Further, the distance between the active layer and the contact layer is 2200 ° (5/4 of the oscillation wavelength in the medium).
At times, the contact layer is located at the node of the optical standing wave. ), The oscillation threshold can be reduced to about 90% of the case where the contact layer is at the position of the antinode of the optical standing wave.

Further, by undoping the second multilayer reflector, the oscillation threshold value can be set to be lower than that in the case where the multilayer reflector is doped and of a conduction type.
Further, it can be reduced to about 90%.

FIG. 2 is a structural sectional view showing an embodiment of the surface emitting semiconductor laser according to the present invention. Figure 1 shows the layer structure
Is the same as After etching in the same manner as in FIG. 1, a groove is further concentrically carved from the upper surface of the contact layer 4 by etching. On this, the electrode 9 is formed on the electrode 3 and the first multilayer mirror 10 as in FIG. The concentric grooves further enhance lateral light confinement. The pitch of the grooves should be half the wavelength in the transverse medium of the oscillation. For example, if the size of the upper mesa is 1 μm, the wavelength in the lateral medium is about 1 μm, so the pitch of the grooves is 0.5 μm.

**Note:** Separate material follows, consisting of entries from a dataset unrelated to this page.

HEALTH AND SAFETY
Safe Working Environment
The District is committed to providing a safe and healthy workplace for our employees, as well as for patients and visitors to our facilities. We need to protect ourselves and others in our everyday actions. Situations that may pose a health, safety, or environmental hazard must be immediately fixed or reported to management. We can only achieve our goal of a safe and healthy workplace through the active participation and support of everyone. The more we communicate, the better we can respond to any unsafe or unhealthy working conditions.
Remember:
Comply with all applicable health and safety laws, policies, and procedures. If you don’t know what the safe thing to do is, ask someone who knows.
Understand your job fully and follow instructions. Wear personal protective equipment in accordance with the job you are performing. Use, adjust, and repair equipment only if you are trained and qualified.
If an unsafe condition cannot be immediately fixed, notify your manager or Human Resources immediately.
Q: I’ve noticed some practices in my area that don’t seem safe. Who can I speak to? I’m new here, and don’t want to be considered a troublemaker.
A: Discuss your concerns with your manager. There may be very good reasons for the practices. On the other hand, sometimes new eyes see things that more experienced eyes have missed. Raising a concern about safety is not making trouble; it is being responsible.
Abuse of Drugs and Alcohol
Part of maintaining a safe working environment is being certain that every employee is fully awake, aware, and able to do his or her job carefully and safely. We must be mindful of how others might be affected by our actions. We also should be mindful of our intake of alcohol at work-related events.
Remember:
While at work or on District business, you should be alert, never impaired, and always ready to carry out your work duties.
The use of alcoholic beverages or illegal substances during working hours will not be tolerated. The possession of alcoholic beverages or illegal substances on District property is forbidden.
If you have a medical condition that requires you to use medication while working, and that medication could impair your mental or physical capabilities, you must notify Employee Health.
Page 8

Although the GaAs-based embodiment has been described above, the present invention is applicable to other material-based semiconductors such as an InP-based semiconductor.

[0015]

According to the present invention, a low oscillation threshold and a low resistance can be realized only by changing a simple layer structure using a technique for manufacturing a vertical cavity surface emitting semiconductor laser.

[Brief description of the drawings]

FIG. 1 is a structural sectional view of a surface emitting semiconductor laser for explaining an embodiment of the first, second and third inventions.

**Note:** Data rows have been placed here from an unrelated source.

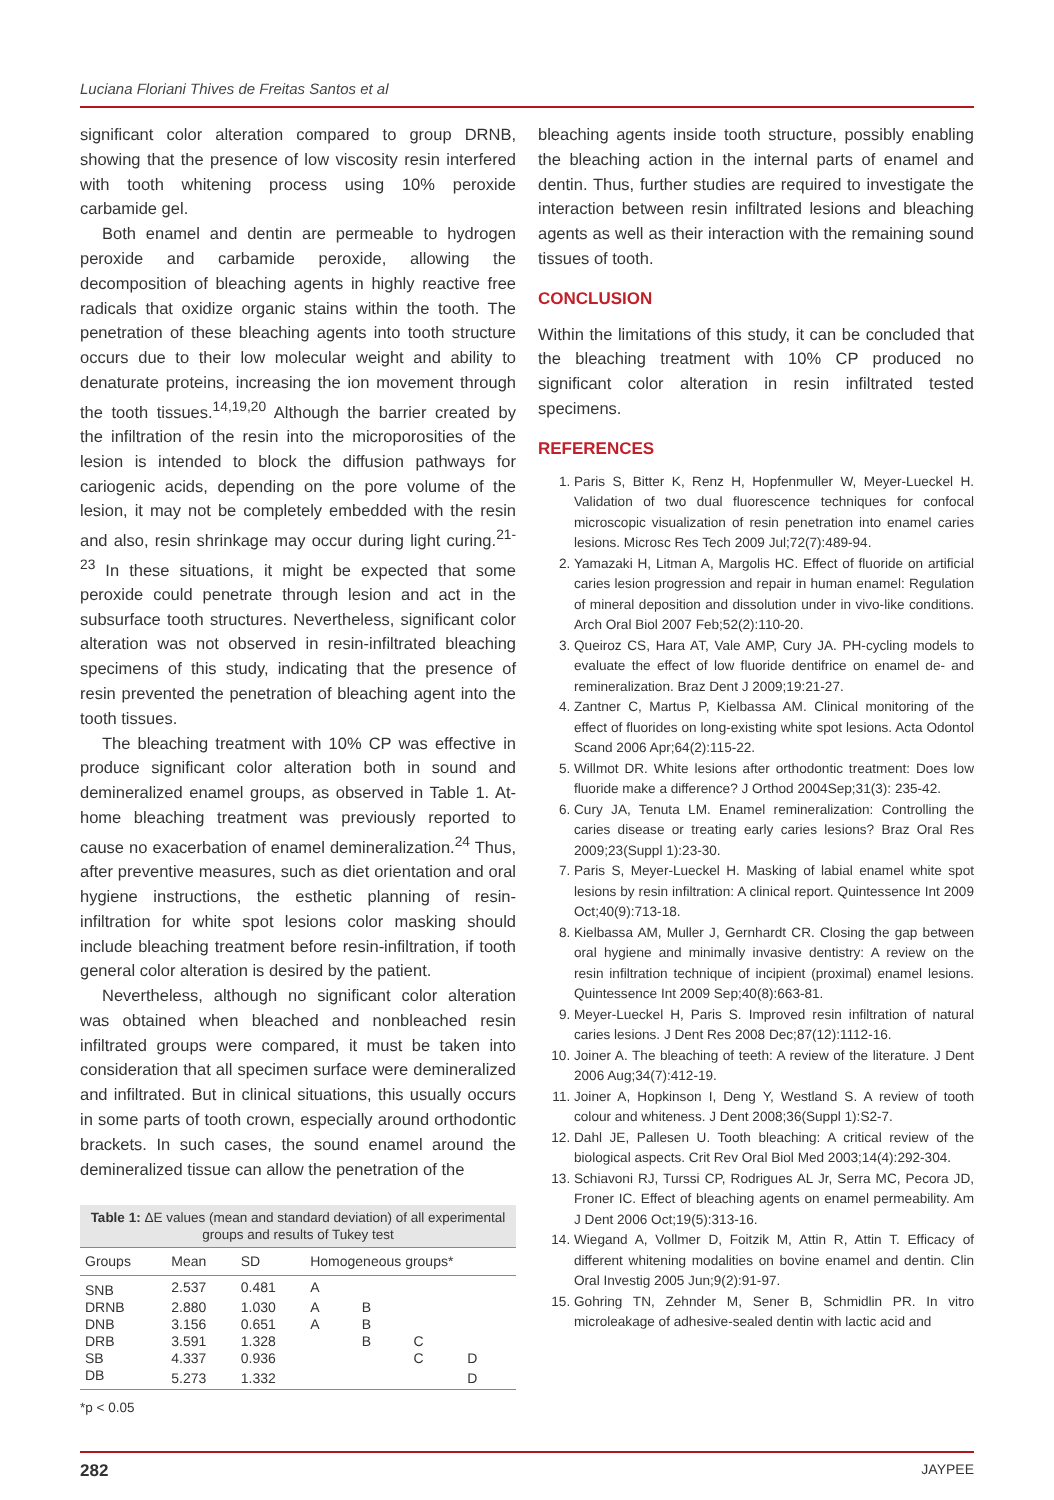Luciana Floriani Thives de Freitas Santos et al
significant color alteration compared to group DRNB, showing that the presence of low viscosity resin interfered with tooth whitening process using 10% peroxide carbamide gel.
Both enamel and dentin are permeable to hydrogen peroxide and carbamide peroxide, allowing the decomposition of bleaching agents in highly reactive free radicals that oxidize organic stains within the tooth. The penetration of these bleaching agents into tooth structure occurs due to their low molecular weight and ability to denaturate proteins, increasing the ion movement through the tooth tissues.<sup>14,19,20</sup> Although the barrier created by the infiltration of the resin into the microporosities of the lesion is intended to block the diffusion pathways for cariogenic acids, depending on the pore volume of the lesion, it may not be completely embedded with the resin and also, resin shrinkage may occur during light curing.<sup>21-23</sup> In these situations, it might be expected that some peroxide could penetrate through lesion and act in the subsurface tooth structures. Nevertheless, significant color alteration was not observed in resin-infiltrated bleaching specimens of this study, indicating that the presence of resin prevented the penetration of bleaching agent into the tooth tissues.
The bleaching treatment with 10% CP was effective in produce significant color alteration both in sound and demineralized enamel groups, as observed in Table 1. At-home bleaching treatment was previously reported to cause no exacerbation of enamel demineralization.<sup>24</sup> Thus, after preventive measures, such as diet orientation and oral hygiene instructions, the esthetic planning of resin-infiltration for white spot lesions color masking should include bleaching treatment before resin-infiltration, if tooth general color alteration is desired by the patient.
Nevertheless, although no significant color alteration was obtained when bleached and nonbleached resin infiltrated groups were compared, it must be taken into consideration that all specimen surface were demineralized and infiltrated. But in clinical situations, this usually occurs in some parts of tooth crown, especially around orthodontic brackets. In such cases, the sound enamel around the demineralized tissue can allow the penetration of the
| Table 1: ΔE values (mean and standard deviation) of all experimental groups and results of Tukey test | | | | | | |
| Groups | Mean | SD | Homogeneous groups* | | | |
| SNB | 2.537 | 0.481 | A | | | |
| DRNB | 2.880 | 1.030 | A | B | | |
| DNB | 3.156 | 0.651 | A | B | | |
| DRB | 3.591 | 1.328 | | B | C | |
| SB | 4.337 | 0.936 | | | C | D |
| DB | 5.273 | 1.332 | | | | D |
*p < 0.05
bleaching agents inside tooth structure, possibly enabling the bleaching action in the internal parts of enamel and dentin. Thus, further studies are required to investigate the interaction between resin infiltrated lesions and bleaching agents as well as their interaction with the remaining sound tissues of tooth.
CONCLUSION
Within the limitations of this study, it can be concluded that the bleaching treatment with 10% CP produced no significant color alteration in resin infiltrated tested specimens.
REFERENCES
1. Paris S, Bitter K, Renz H, Hopfenmuller W, Meyer-Lueckel H. Validation of two dual fluorescence techniques for confocal microscopic visualization of resin penetration into enamel caries lesions. Microsc Res Tech 2009 Jul;72(7):489-94.
2. Yamazaki H, Litman A, Margolis HC. Effect of fluoride on artificial caries lesion progression and repair in human enamel: Regulation of mineral deposition and dissolution under in vivo-like conditions. Arch Oral Biol 2007 Feb;52(2):110-20.
3. Queiroz CS, Hara AT, Vale AMP, Cury JA. PH-cycling models to evaluate the effect of low fluoride dentifrice on enamel de- and remineralization. Braz Dent J 2009;19:21-27.
4. Zantner C, Martus P, Kielbassa AM. Clinical monitoring of the effect of fluorides on long-existing white spot lesions. Acta Odontol Scand 2006 Apr;64(2):115-22.
5. Willmot DR. White lesions after orthodontic treatment: Does low fluoride make a difference? J Orthod 2004Sep;31(3): 235-42.
6. Cury JA, Tenuta LM. Enamel remineralization: Controlling the caries disease or treating early caries lesions? Braz Oral Res 2009;23(Suppl 1):23-30.
7. Paris S, Meyer-Lueckel H. Masking of labial enamel white spot lesions by resin infiltration: A clinical report. Quintessence Int 2009 Oct;40(9):713-18.
8. Kielbassa AM, Muller J, Gernhardt CR. Closing the gap between oral hygiene and minimally invasive dentistry: A review on the resin infiltration technique of incipient (proximal) enamel lesions. Quintessence Int 2009 Sep;40(8):663-81.
9. Meyer-Lueckel H, Paris S. Improved resin infiltration of natural caries lesions. J Dent Res 2008 Dec;87(12):1112-16.
10. Joiner A. The bleaching of teeth: A review of the literature. J Dent 2006 Aug;34(7):412-19.
11. Joiner A, Hopkinson I, Deng Y, Westland S. A review of tooth colour and whiteness. J Dent 2008;36(Suppl 1):S2-7.
12. Dahl JE, Pallesen U. Tooth bleaching: A critical review of the biological aspects. Crit Rev Oral Biol Med 2003;14(4):292-304.
13. Schiavoni RJ, Turssi CP, Rodrigues AL Jr, Serra MC, Pecora JD, Froner IC. Effect of bleaching agents on enamel permeability. Am J Dent 2006 Oct;19(5):313-16.
14. Wiegand A, Vollmer D, Foitzik M, Attin R, Attin T. Efficacy of different whitening modalities on bovine enamel and dentin. Clin Oral Investig 2005 Jun;9(2):91-97.
15. Gohring TN, Zehnder M, Sener B, Schmidlin PR. In vitro microleakage of adhesive-sealed dentin with lactic acid and
282 JAYPEE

FIG. 2 is a structural sectional view of a surface emitting semiconductor laser for explaining an example of the fourth invention.

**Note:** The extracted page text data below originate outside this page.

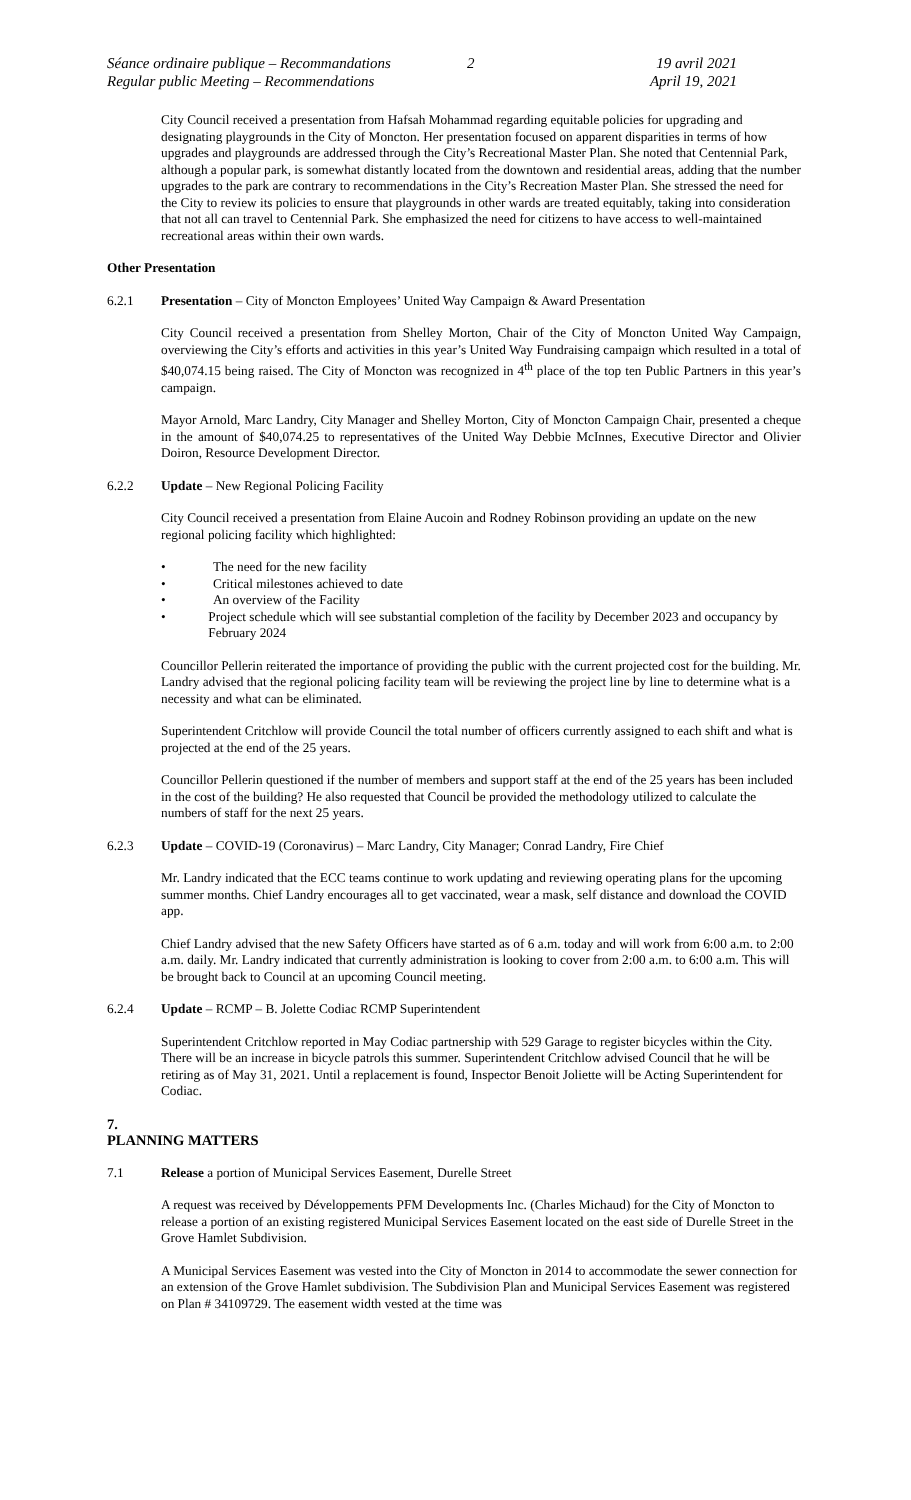Séance ordinaire publique – Recommandations
Regular public Meeting – Recommendations
2 19 avril 2021
April 19, 2021
City Council received a presentation from Hafsah Mohammad regarding equitable policies for upgrading and designating playgrounds in the City of Moncton. Her presentation focused on apparent disparities in terms of how upgrades and playgrounds are addressed through the City’s Recreational Master Plan. She noted that Centennial Park, although a popular park, is somewhat distantly located from the downtown and residential areas, adding that the number upgrades to the park are contrary to recommendations in the City’s Recreation Master Plan. She stressed the need for the City to review its policies to ensure that playgrounds in other wards are treated equitably, taking into consideration that not all can travel to Centennial Park. She emphasized the need for citizens to have access to well-maintained recreational areas within their own wards.
Other Presentation
6.2.1 Presentation – City of Moncton Employees’ United Way Campaign & Award Presentation
City Council received a presentation from Shelley Morton, Chair of the City of Moncton United Way Campaign, overviewing the City’s efforts and activities in this year’s United Way Fundraising campaign which resulted in a total of $40,074.15 being raised. The City of Moncton was recognized in 4<sup>th</sup> place of the top ten Public Partners in this year’s campaign.
Mayor Arnold, Marc Landry, City Manager and Shelley Morton, City of Moncton Campaign Chair, presented a cheque in the amount of $40,074.25 to representatives of the United Way Debbie McInnes, Executive Director and Olivier Doiron, Resource Development Director.
6.2.2 Update – New Regional Policing Facility
City Council received a presentation from Elaine Aucoin and Rodney Robinson providing an update on the new regional policing facility which highlighted:
• The need for the new facility
• Critical milestones achieved to date
• An overview of the Facility
• Project schedule which will see substantial completion of the facility by December 2023 and occupancy by February 2024
Councillor Pellerin reiterated the importance of providing the public with the current projected cost for the building. Mr. Landry advised that the regional policing facility team will be reviewing the project line by line to determine what is a necessity and what can be eliminated.
Superintendent Critchlow will provide Council the total number of officers currently assigned to each shift and what is projected at the end of the 25 years.
Councillor Pellerin questioned if the number of members and support staff at the end of the 25 years has been included in the cost of the building? He also requested that Council be provided the methodology utilized to calculate the numbers of staff for the next 25 years.
6.2.3 Update – COVID-19 (Coronavirus) – Marc Landry, City Manager; Conrad Landry, Fire Chief
Mr. Landry indicated that the ECC teams continue to work updating and reviewing operating plans for the upcoming summer months. Chief Landry encourages all to get vaccinated, wear a mask, self distance and download the COVID app.
Chief Landry advised that the new Safety Officers have started as of 6 a.m. today and will work from 6:00 a.m. to 2:00 a.m. daily. Mr. Landry indicated that currently administration is looking to cover from 2:00 a.m. to 6:00 a.m. This will be brought back to Council at an upcoming Council meeting.
6.2.4 Update – RCMP – B. Jolette Codiac RCMP Superintendent
Superintendent Critchlow reported in May Codiac partnership with 529 Garage to register bicycles within the City. There will be an increase in bicycle patrols this summer. Superintendent Critchlow advised Council that he will be retiring as of May 31, 2021. Until a replacement is found, Inspector Benoit Joliette will be Acting Superintendent for Codiac.
7.
PLANNING MATTERS
7.1 Release a portion of Municipal Services Easement, Durelle Street
A request was received by Développements PFM Developments Inc. (Charles Michaud) for the City of Moncton to release a portion of an existing registered Municipal Services Easement located on the east side of Durelle Street in the Grove Hamlet Subdivision.
A Municipal Services Easement was vested into the City of Moncton in 2014 to accommodate the sewer connection for an extension of the Grove Hamlet subdivision. The Subdivision Plan and Municipal Services Easement was registered on Plan # 34109729. The easement width vested at the time was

FIG. 3 is a diagram showing the dependence of the light confinement coefficient on the distance from the etched surface to the active layer in the surface emitting semiconductor laser of the present invention.

FIG. 4 is a structural sectional view of a two-stage mesa surface emitting semiconductor laser for explaining a conventional example.

[Explanation of symbols]

 DESCRIPTION OF SYMBOLS 1 Second multilayer mirror 2 Mesa guide layer 3 Electrode 4 Contact layer 5 Cladding layer 6 High resistance layer 7 Active layer 8 Cladding layer 9 Electrode 10 First multilayer mirror 11 Substrate

Claims (4)

(57) [Claims] 1. A first conductive type first multilayer mirror, a first conductive type first semiconductor layer, an active layer, and a second conductive type second semiconductor layer on a semiconductor substrate. A surface emitting semiconductor laser in which a second multilayer mirror of the second conductivity type is formed and emits laser oscillation light in a direction perpendicular to the growth surface, wherein the second conductivity type is included in the second semiconductor layer. Of the contact layer, the periphery of the element is removed by etching to the contact layer,
A surface emitting semiconductor laser, wherein an etching surface is below a bottom surface of the second multilayer mirror. 2. The surface emitting semiconductor laser according to claim 1, wherein the contact layer is separated from the active layer by a quarter of the wavelength in the medium.
A surface emitting semiconductor laser, wherein the surface emitting semiconductor laser is located at a position which is an odd multiple of the above. 3. The surface emitting semiconductor laser according to claim 1, wherein the second multilayer reflector is undoped. 4. The surface emitting semiconductor laser according to claim 1, wherein concentric grooves are formed in the etched surface.